7th century Anglo-Latin riddle for the word lorica

Many works on the weapons of the Roman army will attest that the segmented cuirass of the heavy infantry is called lorica segmentata, scale armour is known as lorica squamata, and the correct term for mail is lorica hamata. All three terms are well-accepted and can be considered common knowledge in scholarly and popular publications. While many do indicate that lorica segmentata is a modern Latinised term without an ancient counterpart, it is usually taken for a fact that the Romans referred to a coat of mail as a lorica hamata. However, when we look in more detail at the available evidence, the term loses much of its assumed infallibility. One may even say that establishing the Roman term for mail is like stepping on quicksand, seemingly safe on the surface, but shaky and treacherous deep down.

* [Activity A]: Copy the lines of the records from the beginning through the line holding "Unsere Kunden genießen die Freihei", both included, reproducing each one unchanged.

* [Given records]:
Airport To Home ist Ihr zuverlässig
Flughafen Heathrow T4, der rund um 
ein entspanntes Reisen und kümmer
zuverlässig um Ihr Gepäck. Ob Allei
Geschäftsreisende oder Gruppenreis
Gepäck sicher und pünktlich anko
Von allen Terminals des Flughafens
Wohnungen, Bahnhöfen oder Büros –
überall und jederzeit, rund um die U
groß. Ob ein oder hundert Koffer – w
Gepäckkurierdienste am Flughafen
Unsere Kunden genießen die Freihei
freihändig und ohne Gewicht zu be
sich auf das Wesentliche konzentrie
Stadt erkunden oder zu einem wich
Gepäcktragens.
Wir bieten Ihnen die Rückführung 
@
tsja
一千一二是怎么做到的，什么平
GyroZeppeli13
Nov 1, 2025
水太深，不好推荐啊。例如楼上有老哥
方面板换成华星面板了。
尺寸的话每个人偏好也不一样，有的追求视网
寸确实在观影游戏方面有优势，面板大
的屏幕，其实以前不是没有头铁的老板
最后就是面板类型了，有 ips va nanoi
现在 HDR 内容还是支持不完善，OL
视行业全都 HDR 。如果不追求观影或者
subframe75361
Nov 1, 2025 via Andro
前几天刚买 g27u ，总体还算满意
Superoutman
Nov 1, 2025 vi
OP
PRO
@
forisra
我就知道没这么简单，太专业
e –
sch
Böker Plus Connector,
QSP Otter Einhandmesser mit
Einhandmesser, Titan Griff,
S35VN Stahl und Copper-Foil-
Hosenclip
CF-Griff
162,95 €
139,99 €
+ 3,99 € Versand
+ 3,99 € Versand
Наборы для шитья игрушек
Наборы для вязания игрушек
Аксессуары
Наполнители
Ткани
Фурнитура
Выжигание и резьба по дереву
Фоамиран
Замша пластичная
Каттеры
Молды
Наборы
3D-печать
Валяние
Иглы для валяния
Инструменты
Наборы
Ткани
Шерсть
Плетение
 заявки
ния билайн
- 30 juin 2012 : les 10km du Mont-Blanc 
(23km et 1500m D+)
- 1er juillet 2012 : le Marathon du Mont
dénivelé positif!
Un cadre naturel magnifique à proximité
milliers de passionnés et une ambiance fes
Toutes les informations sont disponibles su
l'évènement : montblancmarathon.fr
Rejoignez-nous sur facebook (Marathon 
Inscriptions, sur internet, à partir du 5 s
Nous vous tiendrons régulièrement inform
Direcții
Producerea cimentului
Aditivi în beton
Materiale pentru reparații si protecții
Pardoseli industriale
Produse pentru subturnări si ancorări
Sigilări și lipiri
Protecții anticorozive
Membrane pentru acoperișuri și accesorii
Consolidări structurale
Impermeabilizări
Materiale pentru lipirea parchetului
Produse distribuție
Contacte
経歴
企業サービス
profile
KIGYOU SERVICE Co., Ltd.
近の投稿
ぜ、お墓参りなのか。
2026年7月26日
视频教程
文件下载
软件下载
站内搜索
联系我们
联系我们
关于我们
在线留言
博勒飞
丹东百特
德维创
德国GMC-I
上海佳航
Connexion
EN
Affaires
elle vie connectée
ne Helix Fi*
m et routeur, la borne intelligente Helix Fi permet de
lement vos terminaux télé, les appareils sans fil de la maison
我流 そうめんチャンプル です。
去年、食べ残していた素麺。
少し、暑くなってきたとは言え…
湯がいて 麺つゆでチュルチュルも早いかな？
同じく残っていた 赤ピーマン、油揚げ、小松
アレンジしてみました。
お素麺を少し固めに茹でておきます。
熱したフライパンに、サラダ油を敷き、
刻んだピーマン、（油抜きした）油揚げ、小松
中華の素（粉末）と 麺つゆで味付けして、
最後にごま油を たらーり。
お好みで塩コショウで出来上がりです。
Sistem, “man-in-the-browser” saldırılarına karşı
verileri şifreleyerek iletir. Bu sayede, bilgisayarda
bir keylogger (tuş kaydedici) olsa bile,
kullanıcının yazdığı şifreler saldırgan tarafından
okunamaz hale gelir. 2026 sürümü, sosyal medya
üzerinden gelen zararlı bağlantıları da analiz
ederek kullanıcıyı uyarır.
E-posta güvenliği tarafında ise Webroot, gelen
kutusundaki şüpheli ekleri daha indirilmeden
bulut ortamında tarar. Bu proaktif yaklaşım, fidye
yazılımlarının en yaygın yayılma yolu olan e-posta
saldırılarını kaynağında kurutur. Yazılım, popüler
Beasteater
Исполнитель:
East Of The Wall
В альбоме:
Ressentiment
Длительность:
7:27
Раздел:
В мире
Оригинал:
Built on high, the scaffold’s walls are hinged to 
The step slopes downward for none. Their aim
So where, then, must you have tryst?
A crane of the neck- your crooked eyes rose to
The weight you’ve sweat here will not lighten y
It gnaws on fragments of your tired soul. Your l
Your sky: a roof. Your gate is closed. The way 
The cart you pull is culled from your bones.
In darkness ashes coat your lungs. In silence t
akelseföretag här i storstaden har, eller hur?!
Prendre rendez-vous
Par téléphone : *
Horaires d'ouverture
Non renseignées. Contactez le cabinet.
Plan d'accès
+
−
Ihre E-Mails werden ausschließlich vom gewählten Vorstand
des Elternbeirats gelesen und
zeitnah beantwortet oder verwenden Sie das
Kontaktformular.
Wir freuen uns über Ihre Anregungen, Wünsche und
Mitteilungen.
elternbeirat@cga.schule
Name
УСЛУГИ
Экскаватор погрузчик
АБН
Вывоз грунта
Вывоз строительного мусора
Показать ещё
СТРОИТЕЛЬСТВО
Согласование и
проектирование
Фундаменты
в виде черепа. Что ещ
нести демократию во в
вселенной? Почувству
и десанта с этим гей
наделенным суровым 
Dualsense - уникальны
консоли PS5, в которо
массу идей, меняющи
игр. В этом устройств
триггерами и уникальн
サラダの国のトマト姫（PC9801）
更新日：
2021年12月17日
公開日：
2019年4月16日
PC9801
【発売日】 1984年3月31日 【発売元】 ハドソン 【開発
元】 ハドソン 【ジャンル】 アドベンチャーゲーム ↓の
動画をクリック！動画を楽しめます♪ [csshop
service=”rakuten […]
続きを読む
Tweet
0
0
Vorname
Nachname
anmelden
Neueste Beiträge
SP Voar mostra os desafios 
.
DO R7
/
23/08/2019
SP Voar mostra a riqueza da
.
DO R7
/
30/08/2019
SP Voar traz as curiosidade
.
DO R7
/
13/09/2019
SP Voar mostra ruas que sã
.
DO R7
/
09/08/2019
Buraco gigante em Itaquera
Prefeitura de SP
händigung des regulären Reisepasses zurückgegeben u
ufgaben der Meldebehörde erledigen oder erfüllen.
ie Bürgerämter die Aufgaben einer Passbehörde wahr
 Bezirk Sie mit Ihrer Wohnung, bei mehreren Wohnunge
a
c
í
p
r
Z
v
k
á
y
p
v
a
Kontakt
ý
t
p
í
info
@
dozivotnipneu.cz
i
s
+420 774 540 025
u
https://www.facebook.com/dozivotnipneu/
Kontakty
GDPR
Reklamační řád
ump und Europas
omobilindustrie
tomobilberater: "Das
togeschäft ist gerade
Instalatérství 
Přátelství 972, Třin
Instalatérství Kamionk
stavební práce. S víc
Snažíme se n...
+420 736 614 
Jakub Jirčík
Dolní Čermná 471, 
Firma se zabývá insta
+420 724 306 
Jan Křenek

* [Activity B]:
Answer these from the excerpt on Roman armor terms:
(i) What name is given to the segmented cuirass of the heavy infantry?
(ii) By what term is scale armour known?
(iii) What is establishing the Roman term for mail compared to?

* [Response box A]:
Airport To Home ist Ihr zuverlässig
Flughafen Heathrow T4, der rund um 
ein entspanntes Reisen und kümmer
zuverlässig um Ihr Gepäck. Ob Allei
Geschäftsreisende oder Gruppenreis
Gepäck sicher und pünktlich anko
Von allen Terminals des Flughafens
Wohnungen, Bahnhöfen oder Büros –
überall und jederzeit, rund um die U
groß. Ob ein oder hundert Koffer – w
Gepäckkurierdienste am Flughafen
Unsere Kunden genießen die Freihei

* [Response box B]:
(i) Lorica segmentata.
(ii) Lorica squamata.
(iii) Stepping on quicksand, which seems safe on the surface but is shaky and treacherous deep down.